Net Zero Homes
A zero energy building (ZEB) or net zero energy building is a general term applied to a building’s use with zero net energy consumption and zero carbon emissions annually. Zero energy buildings can be used autonomously from the energy grid supply – energy can be harvested on-site. The net zero design principle can be applied to virtually any I.G. Construction new home or building plan. Generally, the more extreme the exposure to the elements the more energy is needed to achieve a comfortable environment, therefore ZEB is often recommended to our clients.
The zero fossil energy consumption principle is gaining considerable interest as renewable energy harvesting is a means to cut greenhouse gas emissions. Statistics show that traditional building use can consume 40% or more of the total fossil energy.
Types of Net-Zero Energy Buildings
A building may meet multiple NZEB definitions, increasing its merit as an NZEB.
Net-Zero Site Energy — A building that produces and exports at least as much renewable energy as the total energy it imports and uses in a year, when accounted for at the site. The measurement time frame is annual.
Net-Zero Source Energy — A building that produces and exports at least as much renewable energy as the total energy it imports and uses in a year, when accounted for at the source. “Source energy” refers to the primary energy required to generate and deliver the energy to the site. To calculate a building’s total source energy, imported and exported energy is multiplied by the appropriate site-to-source conversion multipliers.
Net-Zero Energy Costs — A building where the amount of money a utility pays the building’s owner for the renewable energy the building exports to the grid is at least equal to the amount the owner pays the utility for the energy services and energy used over the year.
Net-Zero Energy Emissions — A building that produces and exports at least as much emissions-free renewable energy as it imports and uses from emission-producing energy sources annually. Carbon dioxide, nitrogen oxides, and sulfur oxides are common emissions that NZEBs offset.
During the design phase, the I. G. Construction team can determine which net-zero energy definition to pursue based on the project goals and the values of the design team and the client.
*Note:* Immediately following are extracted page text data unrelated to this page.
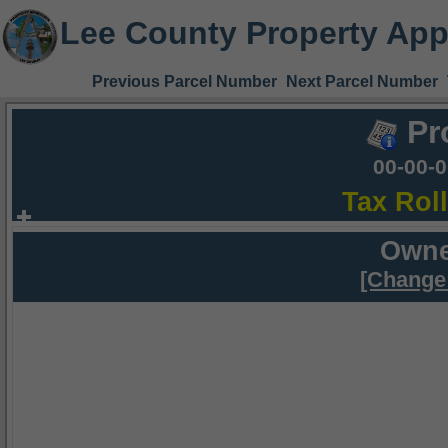
Lee County Property App
Previous Parcel Number
Next Parcel Number
Pr
00-00-
Tax Rol
Owne
[Change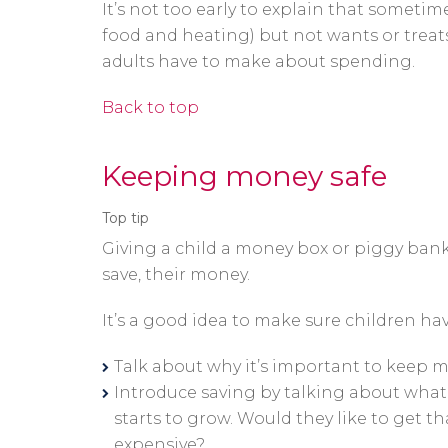
It’s not too early to explain that somet
food and heating) but not wants or treat
adults have to make about spending.
Back to top
Keeping money safe
Top tip
Giving a child a money box or piggy bank
save, their money.
It’s a good idea to make sure children ha
Talk about why it’s important to keep m
Introduce saving by talking about what 
starts to grow. Would they like to get 
expensive?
All I.G. Construction clients care about energy costs and work closely with us to achieve the net-zero energy costs definition. Organizations such as the U.S. Department of Energy are concerned with national energy numbers, and are typically interested in reaching net-zero source energy. A building designer may be interested in site energy use for energy code requirements. Finally, those who are concerned about pollution from power plants and the burning of fossil fuels may be interested in reducing emissions.